Multi-frame change data:
───

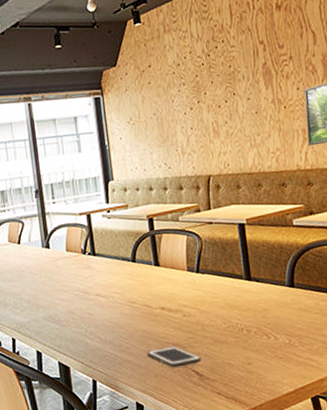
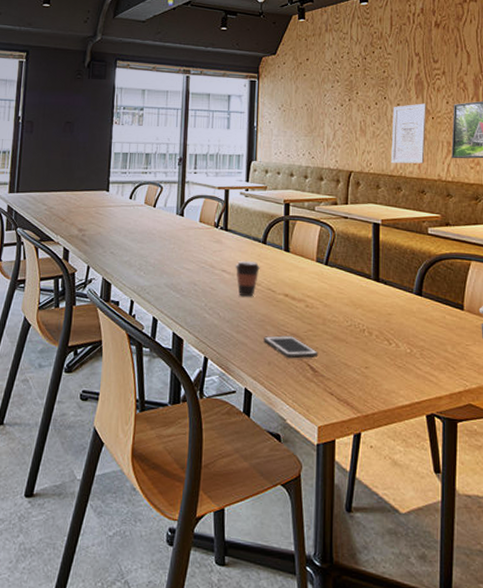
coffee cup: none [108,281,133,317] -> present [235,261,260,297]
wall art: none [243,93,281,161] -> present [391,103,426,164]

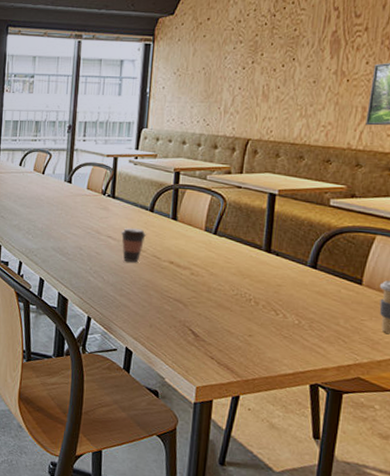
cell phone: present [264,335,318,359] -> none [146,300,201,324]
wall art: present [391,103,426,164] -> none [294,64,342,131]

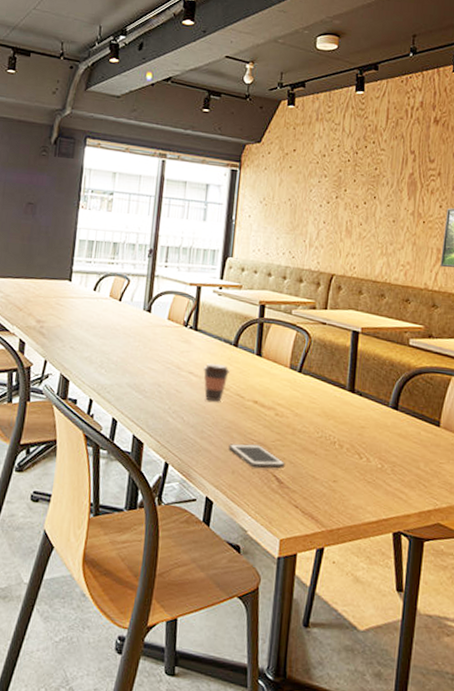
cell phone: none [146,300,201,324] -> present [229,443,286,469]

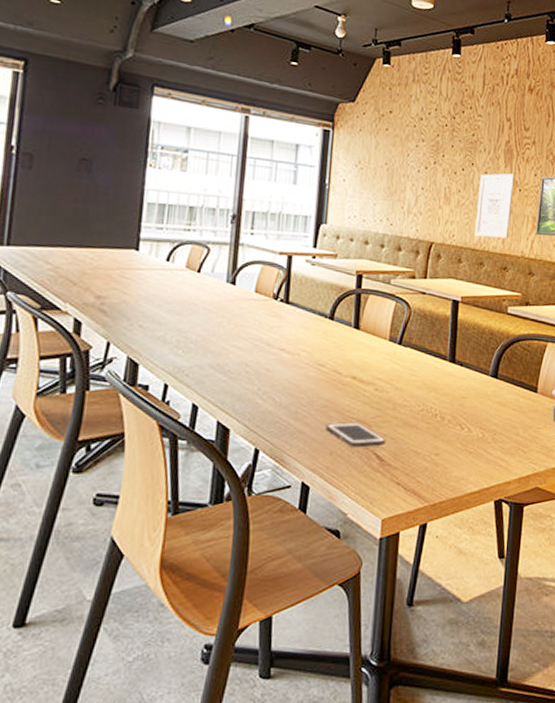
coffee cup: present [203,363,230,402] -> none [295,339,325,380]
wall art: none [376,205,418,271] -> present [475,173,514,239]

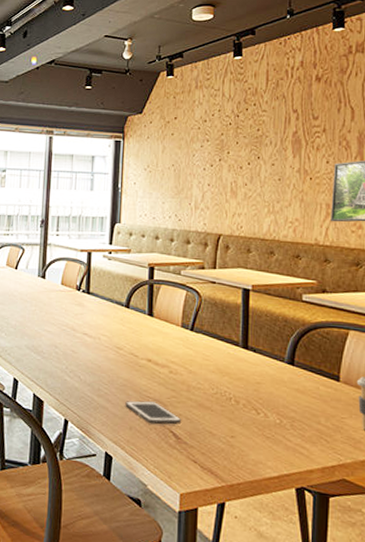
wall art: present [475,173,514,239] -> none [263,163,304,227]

───

Your instructions:
Omit the pictures. Output every record above word for word.

Answer:
coffee cup: none [108,281,133,317] -> present [235,261,260,297]
wall art: none [243,93,281,161] -> present [391,103,426,164]

cell phone: present [264,335,318,359] -> none [146,300,201,324]
wall art: present [391,103,426,164] -> none [294,64,342,131]

cell phone: none [146,300,201,324] -> present [229,443,286,469]

coffee cup: present [203,363,230,402] -> none [295,339,325,380]
wall art: none [376,205,418,271] -> present [475,173,514,239]

wall art: present [475,173,514,239] -> none [263,163,304,227]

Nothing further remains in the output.